Minnesota Stadium is State-of-the-Art
U.S. Bank Stadium, which opened in July 2016, is a state-of-the-art facility and is equipped with several types of lightning for various events, and it’s important that it does. This is because when you’re on site at an event, you don’t need as much artificial light to see the action as you do when you’re watching it on television.
Human eyes can make huge adjustments at a live event; on television, the technology has to make the adjustments for the remote viewers. LEDs have the ability to be adjusted for these varying needs.
“You can imagine an arena that hosts hockey and basketball. You need much warmer color points for basketball, given the contrast you want to provide from the floor, which is wood, compared to ice hockey, which is quite a challenge, because you have the white of the ice and the white edges of the backboards, and you have to provide that contrast to the light,” Hartnett said.
“In fact, both of those organizations (NBA, NHL) have set requirements and standards for professional games of the color-temperature of the lighting that needs to be provided. Some have even gone further to provide a TLCI spec for certain games.”
TLCI (Television Lighting Consistency Index) is a more accurate measure of color fidelity for broadcast use than CRI and this is especially apparent when viewing saturated colors, Hartnett said.
“Lighting optimized for a TLCI specification provides light that better matches to the camera’s red, green and blue response curves,” Hartnett said. “The human eye perceives light differently than a camera does due to this difference in response to red, green and blue wavelengths.”
LEDs Are No Longer ‘Shop Lights’
For years, LEDs were pejoratively called “shop lights” and had a reputation for being creepy. Not anymore; the technology has been improved big time since those early days. Often, the human eye cannot tell the difference between a new-gen LED and an old-school light bulbs.
The measure of light intensity as a function of wavelength is the spectrum of the LED; this varies by CCT and CRI. Correlated color temperature (CCT) is a measure of light source color appearance defined by the proximity of the light source’s chromaticity coordinates to the blackbody locus. A color rendering index (CRI) is a quantitative measure of the ability of a light source to reveal the colors of various objects faithfully in comparison with an ideal or natural light source.
LEDs are naturals at enabling beam control. LED lamps have a lifespan and electrical efficiency which are several times greater than incandescent lamps, and are significantly more efficient than most fluorescent lamps, with some chips able to emit more than 300 lumens per watt.

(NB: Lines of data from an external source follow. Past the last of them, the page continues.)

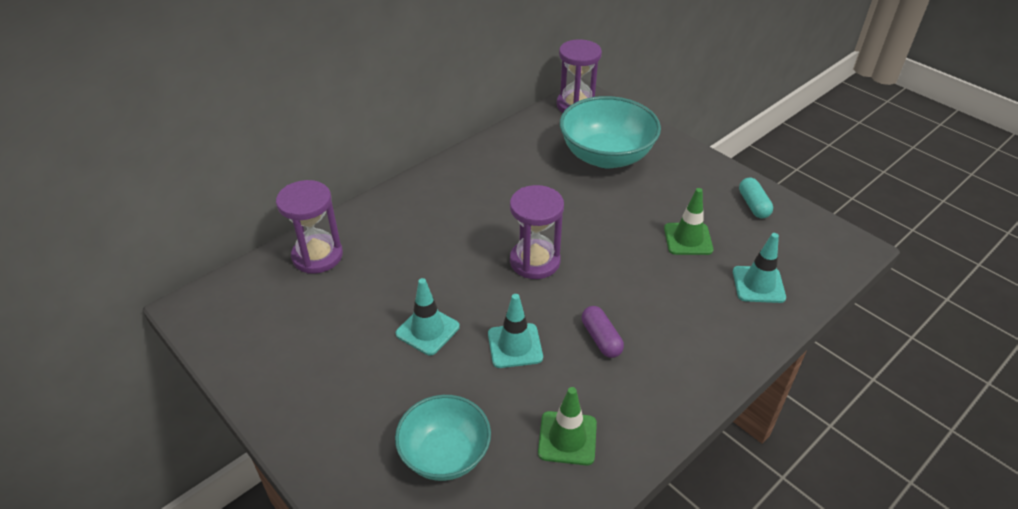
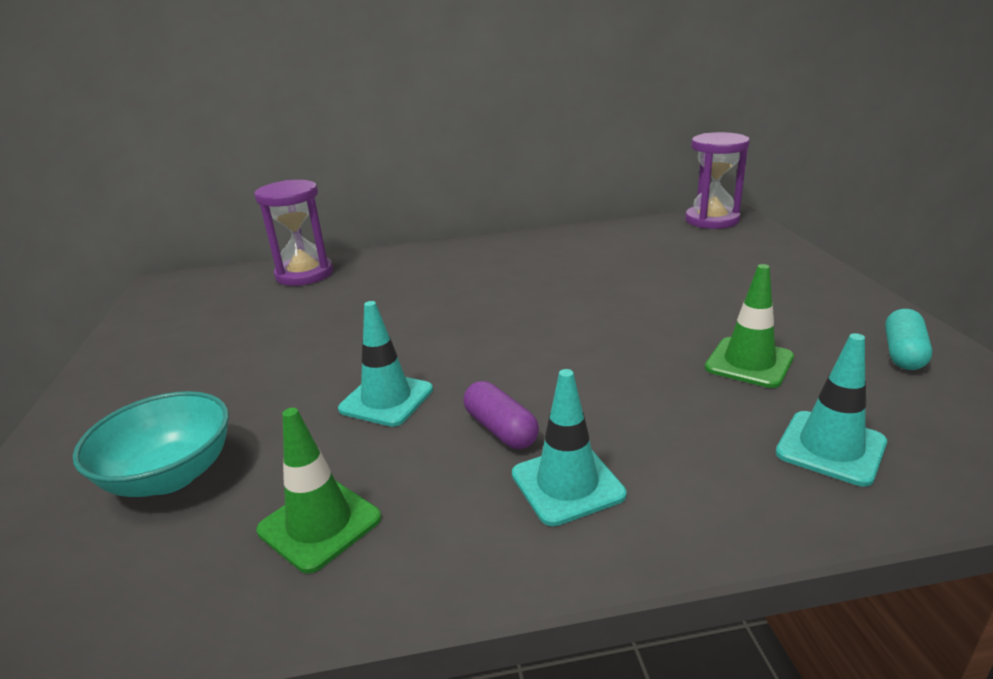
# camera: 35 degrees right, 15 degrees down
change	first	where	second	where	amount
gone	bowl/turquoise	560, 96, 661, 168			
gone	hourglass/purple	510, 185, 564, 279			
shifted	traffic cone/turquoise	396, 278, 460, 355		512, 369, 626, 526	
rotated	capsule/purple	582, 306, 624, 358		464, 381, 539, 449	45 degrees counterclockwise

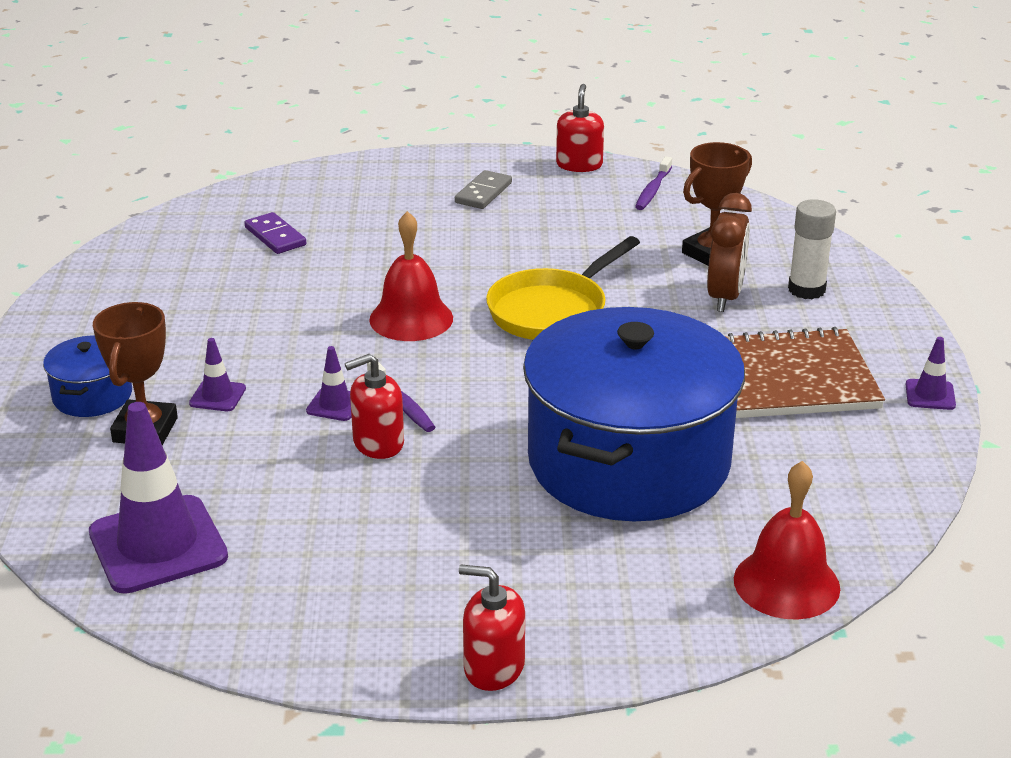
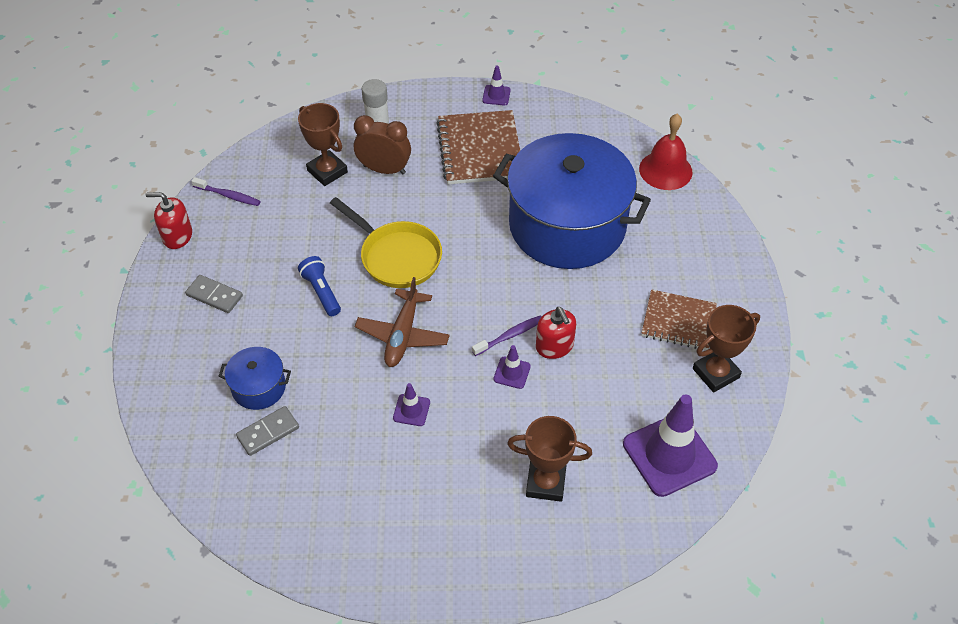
# camera: 90 degrees left, 20 degrees up
change	first	where	second	where	amount
swapped	bell/red	369, 211, 453, 341	plane/brown	355, 277, 450, 367	
repainted	domino/purple	244, 212, 306, 254	domino/grey	236, 406, 299, 456	
shifted	pot/blue	43, 335, 132, 417		218, 347, 291, 410	
shifted	traffic cone/purple	189, 338, 246, 411		393, 383, 430, 426	
gone	soap dispenser/red	459, 565, 525, 691			
new			flashlight/blue	298, 256, 341, 316	
new			notebook/brown	641, 289, 717, 350	
new			trophy/brown	693, 305, 760, 393	

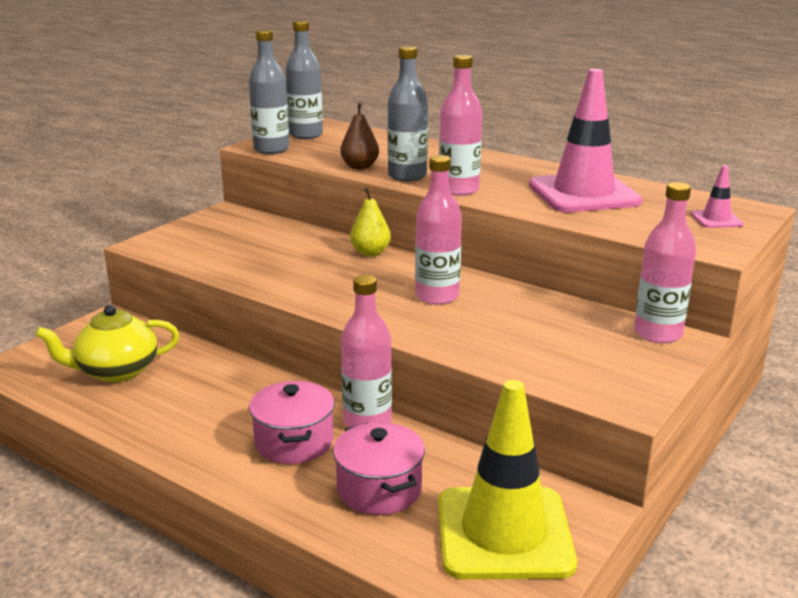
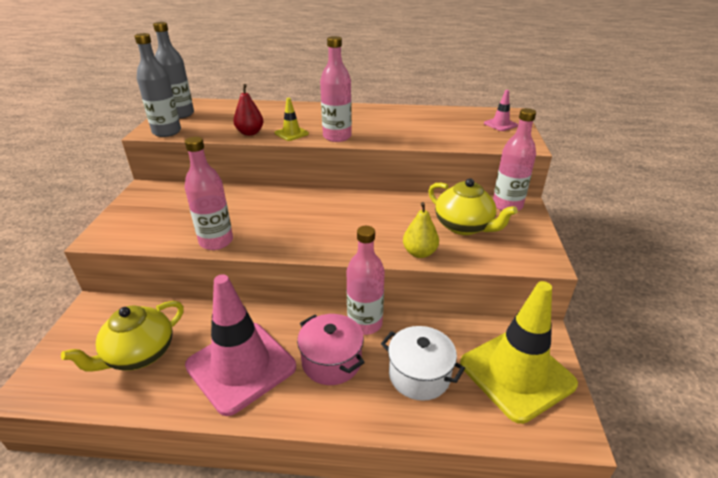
# camera: 30 degrees left, 10 degrees up
change	first	where	second	where	amount
swapped	bottle/grey	388, 46, 428, 182	traffic cone/yellow	275, 98, 309, 141	
shifted	traffic cone/pink	529, 69, 642, 212		185, 274, 296, 416	
repainted	pear/brown	340, 102, 379, 169	pear/red	233, 84, 264, 136	
shifted	bottle/pink	415, 155, 462, 305		185, 136, 233, 250	
shifted	pear/yellow	350, 187, 391, 256		403, 202, 439, 258	
repainted	pot/pink	333, 422, 425, 515	pot/white	381, 326, 465, 401	
new			teapot/yellow	429, 178, 518, 235	

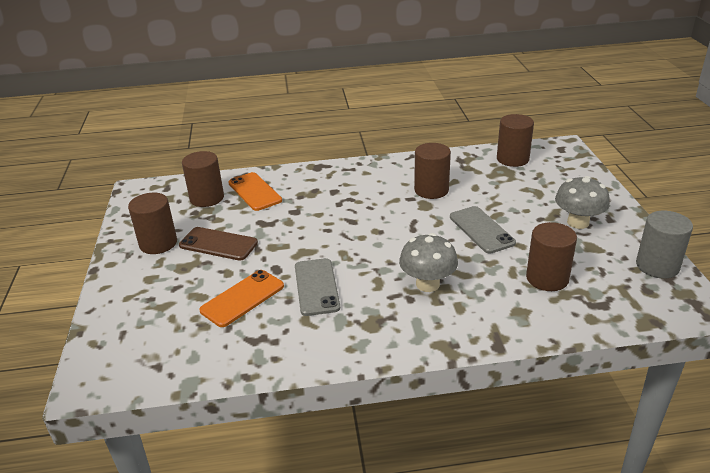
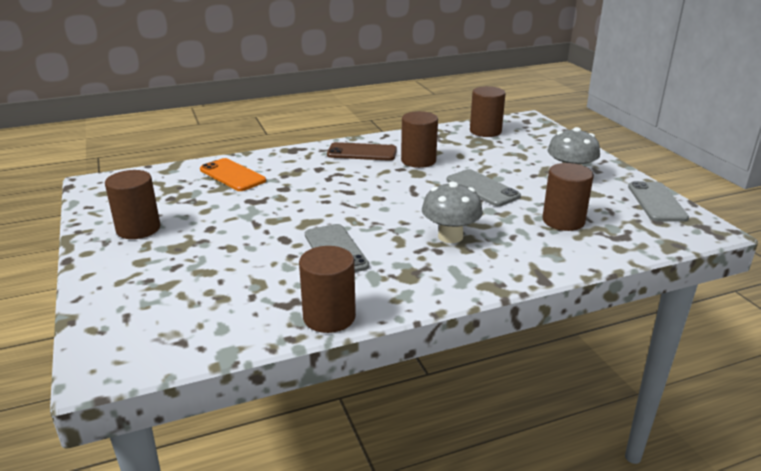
# camera: 15 degrees left, 5 degrees down
change	first	where	second	where	amount
shifted	cylinder/brown	182, 151, 224, 207		299, 246, 356, 333	
swapped	cylinder/grey	636, 211, 693, 278	phone/grey	628, 181, 689, 222	
shifted	phone/brown	179, 227, 258, 261		327, 142, 397, 161	
gone	phone/orange	199, 270, 284, 327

The LED lamp market is projected to grow by more than 12-fold over the next decade, from $2 billion in the beginning of 2014 to $25 billion in 2023, a compound annual growth rate (CAGR) of 25 percent. As of 2016, LEDs use only about 10 percent of the energy an incandescent lamp requires.
A color rendering index (CRI) is a quantitative measure of the ability of a light source to reveal the colors of various objects faithfully in comparison with an ideal or natural light source.
Lumileds has a reputation for being a first mover in lighting chip design, packaging and software. A year ago, its parent company, Philips, sold Lumileds to Apollo Global Management, making Lumileds an independent company. The transaction valued the lighting company at $2 billion.
Lumileds, which has an LED fabrication plant at its headquarters, has more than 9,000 employees across 30 countries.
When you watch the Super Bowl today, know that some of those 9,000 employees are helping bring you vivid images of that game.